Re: Problem with kernel-pll in 2.0.3x (at least)

Ulrich Windl (ulrich.windl@rz.uni-regensburg.de)
Mon, 4 May 1998 11:43:30 +0200

On 4 May 98 at 11:09, Rogier Wolff wrote:

> Ulrich Windl wrote:
> >
> > # Using 1024 Hz as interrupt frequency the following is true:
> > # Using 976us as tick you'll have 999424us per second, and 576us error
> > # Using 977us as tick you'll have 1000448us per second, and 448us error
> > # Using 976us and 977us every second tick, you'll have 999936us per second,
> > # and 64us error
> > # Using 976us and 977us every second tick, plus 978 every 16th tick, you'll
> > # have no error (while your time is still quite steady)! 8-)
>
>
> Hi,
>
> Your method depends on HZ being 1024. It is ad-hoc. We might want this
> because it happens so often, but I personally perfer a general solution.

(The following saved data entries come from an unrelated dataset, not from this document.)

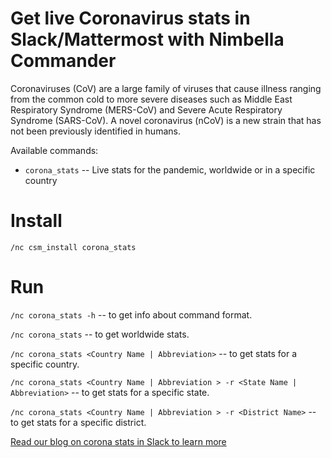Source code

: # Get live Coronavirus stats in Slack/Mattermost with Nimbella Commander

Coronaviruses (CoV) are a large family of viruses that cause illness ranging from the common cold to more severe diseases such as Middle East Respiratory Syndrome (MERS-CoV) and Severe Acute Respiratory Syndrome (SARS-CoV). A novel coronavirus (nCoV) is a new strain that has not been previously identified in humans.

Available commands:
- `corona_stats`     -- Live stats for the pandemic, worldwide or in a specific country

# Install

`/nc csm_install corona_stats`

# Run

`/nc corona_stats -h`             -- to get info about command format.

`/nc corona_stats`                -- to get worldwide stats.

`/nc corona_stats <Country Name | Abbreviation>`  -- to get stats for a specific country.

`/nc corona_stats <Country Name | Abbreviation > -r <State Name | Abbreviation>`  -- to get stats for a specific state.

`/nc corona_stats <Country Name | Abbreviation > -r <District Name>`  -- to get stats for a specific district.

[Read our blog on corona stats in Slack to learn more](https://nimbella.com/blog/get-live-coronavirus-stats-in-slack-with-nimbella-commander/)

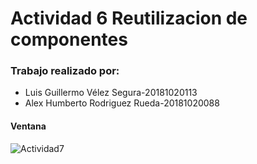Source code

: # Actividad 6 Reutilizacion de componentes

### Trabajo realizado por:
* Luis Guillermo Vélez Segura-20181020113
* Alex Humberto Rodriguez Rueda-20181020088

#### Ventana
![Actividad7](Imagenes/Actividad7.jpg)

Yes, setting up the tick is architecture-specific in 2.0 now. The
modulo operations done can all be expressed by ANDing, and I thought
the Alpha is fast enough for integers.

>
> Below is a code snippet that uses fixed-point arithmetic to calculate
> tick much more accurately (10 bits behind the binary point). For 1
> million microseconds in a second and 1024 ticks per second, that
> yields exactly 0 error.
>
> But if you happen to have 555 (*) ticks per second, it will be much
> more accurate than the older algorithm (in fact one 40th of a
> microsecond per second of systematic error is quite acceptable don't
> you think? The old system yielded 110 microseconds of error per
> second. ;-).
>
> (*) The 555 is completely arbitrary. I just banged on my keyboard to
> get an example number that doesn't divide evenly.
>
> As the final code is slightly more complicated than the standard
>
> time += tick;
>
> you could make this code conditional on:
>
> #if HZ * (1000000/HZ) != 1000000
> /* #warning "HZ doesn't divide." */
> #define USE_FP_TICK
> #else
> #define USE_SIMPLE_TICK
> /* #warning "HZ DOES divide." */
> #endif
>
>
> /* Code snippet: */
>
> #include <stdio.h>
>
> #define HZ 1024
>
> #define FP_SHIFT 10
> #define FRAC_BITS 0x3ff
>
>
> int main (int argc, char **argv)
> {
> long tick;
> int residual, tick_of_the_day;
> int i;
> int time;
>
> residual = time = 0;
>
> /*vvvvvvvvvvvvvvvvvvvvvvvvvvvvvvvv*/
> tick = ((1000000 << FP_SHIFT) + HZ/2) / HZ;
> /*^^^^^^^^^^^^^^^^^^^^^^^^^^^^^^^^*/
>
> for (i=0;i < HZ;i++) {
>
> /*vvvvvvvvvvvvvvvvvvvvvvvvvvvvvvvv*/
> residual += tick;
> tick_of_the_day = residual >> FP_SHIFT;
> residual &= FRAC_BITS;
> time += tick_of_the_day;
> /*^^^^^^^^^^^^^^^^^^^^^^^^^^^^^^^^*/
>
> printf ("%d %d %d\n", time, tick_of_the_day, residual);
> }
> exit (0);
> }
>
>
> I'm willing to prepare a patch if Linus says he'll include it in the
> kernel.

The point of you code is: You are doing basically the same as the NTP
if the fraction is large enough.

The correct solution would probably be to add a frequency offset that
corrects the systematic error of the software to the offset that the
user sees. (talking about MOD_FREQUENCY). Unfortunately the NTP code
originally was designed with 32 bits in mind, and the overflow
considerations limit the maximum correction. With a systematic offset
of more than 400PPM there isn't much tolarence left for bad hardware
(=quartz). Therefore I'd doe it outside of the NTP code, even if it
wastes some cycles.

As long as the interrupt handling is architecture-specific, I don't
see the advantage of the very universal code.